From now on the dataframe can be wrangled until everything is seperated nicely. The CSV schema is quite generic but narrow which leads to a lot of rows. From there on we start separating different metrics (e.g. sensornames like power_output) into individual timeseries.

PyPoSim generates datapoints (metric + timestamp) for 3 metrics, power_output setpoint and dispatch. As the name infers, power_outputis the currently generated power. setpointis the internal target value that the plant is supposed to generate as accurately as possible given the fluctuation rate. dispatchis an event which sets a new setpoint

power = ts[ts['metric']=="power_output"]
setpoint = ts[ts['metric']=="setpoint"]
setpoint['min_fluctuation'] = setpoint['value']-(capacity*fluctuation)
setpoint['max_fluctuation'] = setpoint['value']+(capacity*fluctuation)
dispatch = ts[ts['metric']=="dispatch"]

The setpoint dataframe get’s also enriched by a corridor which indicates if the generation is in it’s fluctuation boundaries.

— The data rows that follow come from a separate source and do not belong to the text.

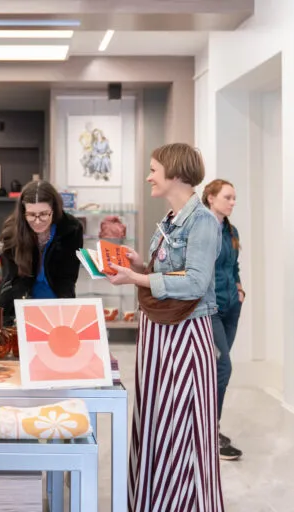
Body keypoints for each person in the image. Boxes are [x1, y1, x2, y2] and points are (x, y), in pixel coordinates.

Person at [105, 143, 223, 511]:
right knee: (158, 421)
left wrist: (137, 280)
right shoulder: (172, 218)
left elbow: (194, 284)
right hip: (160, 333)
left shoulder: (201, 221)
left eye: (154, 169)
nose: (149, 176)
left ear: (174, 172)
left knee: (182, 425)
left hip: (184, 337)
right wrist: (140, 265)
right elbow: (168, 273)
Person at [0, 180, 83, 325]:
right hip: (18, 301)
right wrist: (25, 307)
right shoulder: (11, 231)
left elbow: (68, 276)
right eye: (31, 215)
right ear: (23, 212)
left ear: (54, 210)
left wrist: (64, 304)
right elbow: (15, 278)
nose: (37, 221)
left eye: (44, 214)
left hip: (56, 302)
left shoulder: (71, 229)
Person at [203, 178, 244, 461]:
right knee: (223, 367)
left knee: (217, 370)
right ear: (211, 198)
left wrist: (240, 289)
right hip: (211, 310)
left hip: (231, 308)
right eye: (228, 197)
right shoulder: (203, 230)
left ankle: (208, 426)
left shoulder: (231, 230)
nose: (232, 202)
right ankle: (209, 434)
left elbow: (234, 265)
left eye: (234, 198)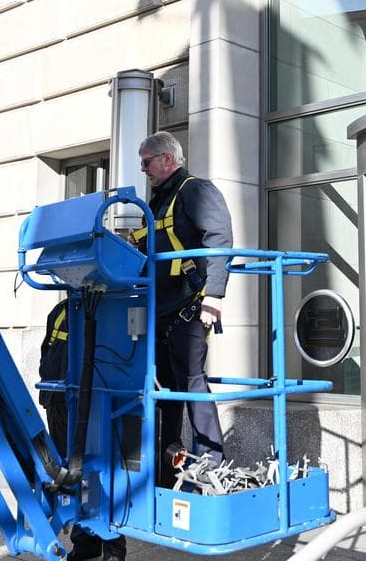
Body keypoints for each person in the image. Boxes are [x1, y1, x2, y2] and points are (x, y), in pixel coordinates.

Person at [131, 131, 233, 477]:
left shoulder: (195, 190)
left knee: (191, 380)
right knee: (164, 387)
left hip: (189, 307)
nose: (143, 168)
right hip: (160, 310)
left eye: (147, 161)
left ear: (168, 159)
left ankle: (211, 462)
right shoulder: (157, 202)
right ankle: (167, 460)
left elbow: (219, 239)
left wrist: (214, 295)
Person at [38, 299, 126, 561]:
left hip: (93, 406)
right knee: (70, 473)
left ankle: (112, 544)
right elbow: (47, 351)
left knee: (102, 474)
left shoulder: (108, 306)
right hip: (58, 400)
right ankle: (85, 542)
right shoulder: (61, 309)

In a real-world scenario this can be exceeded either if a plant is not targeting it’s setpoint correctly by whatever cause, or it is not as accurate as assumed or parts are broken which lead to certain patterns in output generation or or or…

Let’s see what comes out

Bokeh will be used to generate a plot that shows us the plant behaviour over time.

First of all bokeh has to be installed:

pip install bokeh

After that the plot can be created and each dataframe can be added to it. power_outputand setpointwill be added as lines, the discrete dispatch events are added as scatters.

from bokeh.plotting import figure, show
from bokeh.io import output_file
from bokeh.charts import Scatter, TimeSeries
from bokeh.models.formatters import DatetimeTickFormatter, NumeralTickFormatter
from bokeh.models.tickers import SingleIntervalTicker

output_file("jr.html")

p = figure(title="jR Visualization", plot_width=800, plot_height=500, x_axis_type="datetime")
p.line(power.index, power['value'], color='orange', alpha=0.5, line_width=2, legend="Power Output")
p.line(setpoint.index, setpoint['value'], color='blue', alpha=0.7, line_width=2, legend="Setpoint")
p.line(setpoint.index, setpoint['min_fluctuation'], color='green', alpha=0.9, line_width=2, legend="Min Fluctuation")
p.line(setpoint.index, setpoint['max_fluctuation'], color='green', alpha=0.9, line_width=2, legend="Max Fluctuation")
p.scatter(dispatch.index, dispatch['value'], color='red', alpha=0.5, line_width=5, legend="Dispatch")
p.legend.location = "bottom_left"

p.xaxis.axis_label = "Time"
p.xaxis.formatter = DatetimeTickFormatter(minutes=['%Mm:%Ss'],minsec=['%Mm:%Ss'])
p.yaxis.axis_label = "Power Output (kw)"
p.yaxis.major_label_orientation = "vertical"

p.xgrid.grid_line_color = None
p.grid.ticker = SingleIntervalTicker(interval=25)

show(p)

What we can see is that the plant received 4 dispatch commands within the visualized timeframe. The first one demands it to ramp to 50kw, the second one to 25kw, then 75kw and at the end back to 100kw.

alt text

Furthermore we can see how the power output follows the given setpoint and stays in it’s boundaries (which makes sense as PyPoSim has currently no misbehaviour programmed in it’s model).

Next steps

From that point the are a variety of steps to go further. Either the Simpleplant model in PyPoSim can be extended to simulate misbehaviour that has to be detected or using Kafka jR could be visualized and observed in real-time which leads to a whole new set of complexities to be solved like performant javascript charting.